It’s not exactly a state secret that Tencent has dominated the Chinese social media scene over the past few years. Now though, that market is becoming saturated and the company is looking beyond the Great Firewall for the next phase of growth.
Speaking to Paidcontent, the company’s GM for national ad planning Sophia Ong admitted that it was starting see slower growth in the Chinese online market. “Since this year, we’re starting to sense the signs of a slowing down,” she said.
In a bid to ride through this slowing growth, Tencent has been exploring other revenue opportunities, including live ad-supported videos from the recent London Olympics. But it’s also looking expand into other emerging markets.
Perhaps the most well-known example of this is the stake it has in Russia’s Digital Sky Technologies (which incidentally gives it a stake in Facebook), but it’s also invested in Thai web company Sanook.

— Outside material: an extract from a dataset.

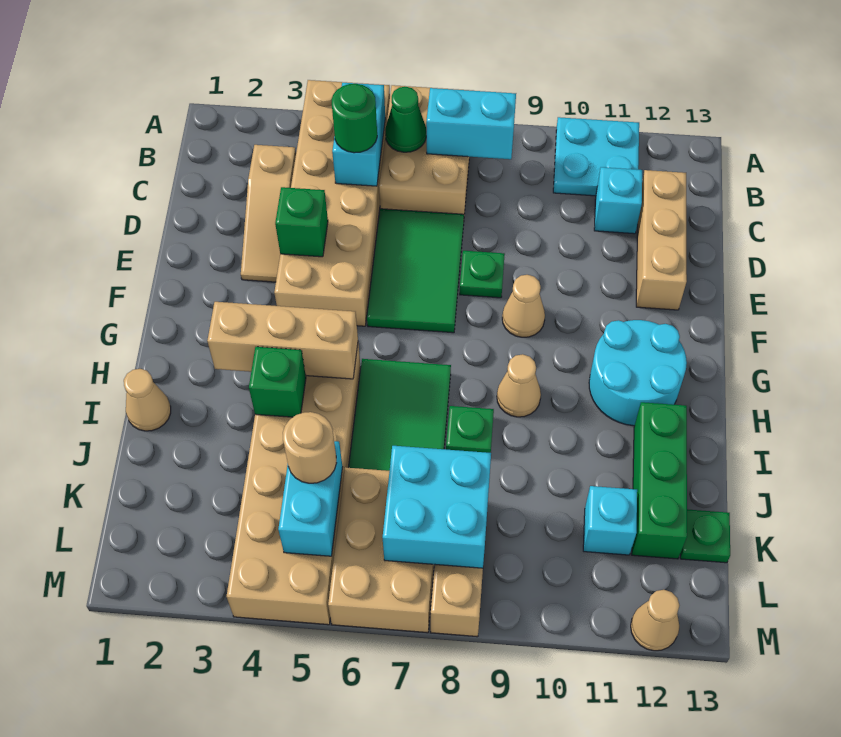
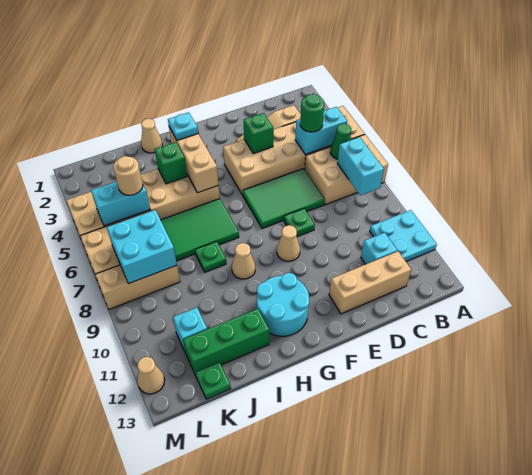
none -> cyan 1x1 plate [168,112,198,140]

The company’s not afraid of diversity either, although it does seem to view gaming as a big potential money spinner. It maintains a minority stake in Epic Games, the studio behind titles including Gears of War and Infinity Blade, for instance. Its own mobile gaming platform Mobile QQ Game Hall meanwhile hit the 200-million user mark earlier this year.
Ong sees this diversity as something that will serve the company well in the future:
“We face some of the pressures but we are confident of our growth,” she told Paidcontent. “We are not only investing ourselves in one certain category — we are multi-platform, multi-dimensional — so we are relatively safe.”
“We have a connecting synergy for all of the platforms — to leverage the power of the huge user base to deliver resource and original content online to users,” she added.
The interview also provided a rare glimpse at how Tencent views its arch rival in the Chinese social space Sina. Although Tencent’s Weibo (microblogging service) has more users than Sina’s, the latter tends to get more attention — possibly because its users are more active.
Thing is, Tencent isn’t as concerned with leveraging its Weibo as a money-spinning platform either, saying it isn’t its first priority. According to Ong, there are also two different philosophies at play:
“Sina’s strategy is mostly the media type of operation, everything from the top down. They recruit lots of celebrities and key opinion leaders to spread their messages (on Weibo)”.